[TASK GOAL]:
Starting at the line below holding "NewPostUser200Response instantiates a" and stopping at the line holding "### NewPostUser200ResponseWithDefaults", print every line exactly, both ends included, and leave the rest out.

[DATA EXTRACTS]:
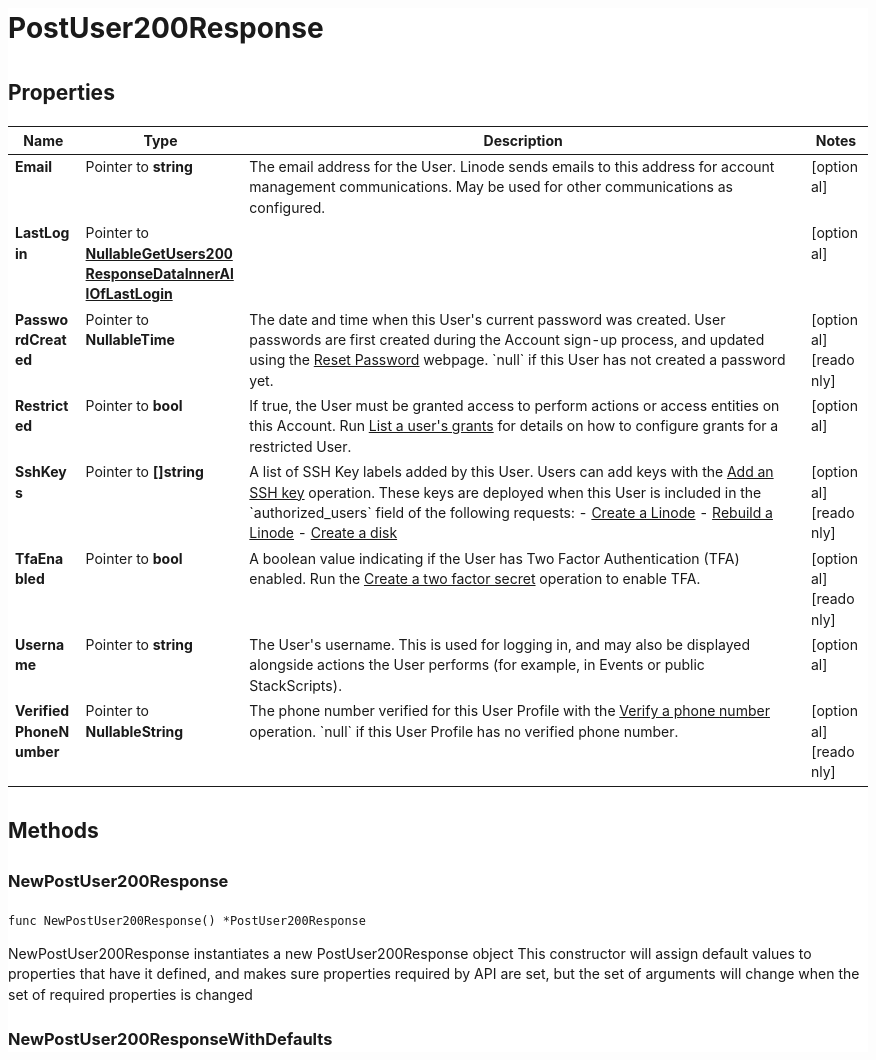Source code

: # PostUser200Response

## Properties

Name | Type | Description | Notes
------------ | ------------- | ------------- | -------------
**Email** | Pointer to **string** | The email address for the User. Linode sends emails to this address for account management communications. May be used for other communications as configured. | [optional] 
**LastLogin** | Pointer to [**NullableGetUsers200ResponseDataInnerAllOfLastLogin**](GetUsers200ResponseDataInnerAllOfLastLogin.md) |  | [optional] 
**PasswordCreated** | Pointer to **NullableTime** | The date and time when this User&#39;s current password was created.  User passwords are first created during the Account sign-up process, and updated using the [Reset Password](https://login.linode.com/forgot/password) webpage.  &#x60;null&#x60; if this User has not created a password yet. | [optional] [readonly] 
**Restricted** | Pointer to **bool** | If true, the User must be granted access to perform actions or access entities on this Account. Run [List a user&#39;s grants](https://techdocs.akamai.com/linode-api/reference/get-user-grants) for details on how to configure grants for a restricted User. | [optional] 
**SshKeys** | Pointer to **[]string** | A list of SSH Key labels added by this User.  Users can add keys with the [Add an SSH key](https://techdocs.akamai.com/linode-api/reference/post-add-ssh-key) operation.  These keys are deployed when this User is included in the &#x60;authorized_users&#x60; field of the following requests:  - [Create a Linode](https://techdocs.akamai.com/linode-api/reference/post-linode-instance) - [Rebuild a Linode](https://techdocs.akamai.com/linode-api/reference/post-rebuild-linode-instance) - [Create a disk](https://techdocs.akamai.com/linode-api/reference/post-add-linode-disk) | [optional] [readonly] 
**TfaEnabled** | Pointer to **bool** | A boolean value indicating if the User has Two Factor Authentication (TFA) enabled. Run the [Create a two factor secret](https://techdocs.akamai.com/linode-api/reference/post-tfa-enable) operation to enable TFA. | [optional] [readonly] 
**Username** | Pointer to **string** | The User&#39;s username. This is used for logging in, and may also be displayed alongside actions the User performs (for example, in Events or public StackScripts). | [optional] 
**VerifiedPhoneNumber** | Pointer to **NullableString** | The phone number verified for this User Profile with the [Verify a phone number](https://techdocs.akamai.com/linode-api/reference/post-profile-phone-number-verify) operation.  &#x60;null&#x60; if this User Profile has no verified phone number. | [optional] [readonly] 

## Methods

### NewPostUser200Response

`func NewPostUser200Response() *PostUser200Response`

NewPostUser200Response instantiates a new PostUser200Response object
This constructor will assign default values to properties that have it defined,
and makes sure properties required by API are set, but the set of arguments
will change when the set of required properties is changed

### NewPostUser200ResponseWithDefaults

--

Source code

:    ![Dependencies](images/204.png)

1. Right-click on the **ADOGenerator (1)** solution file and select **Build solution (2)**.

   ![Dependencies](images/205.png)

[ANSWER SPACE]:
NewPostUser200Response instantiates a new PostUser200Response object
This constructor will assign default values to properties that have it defined,
and makes sure properties required by API are set, but the set of arguments
will change when the set of required properties is changed

### NewPostUser200ResponseWithDefaults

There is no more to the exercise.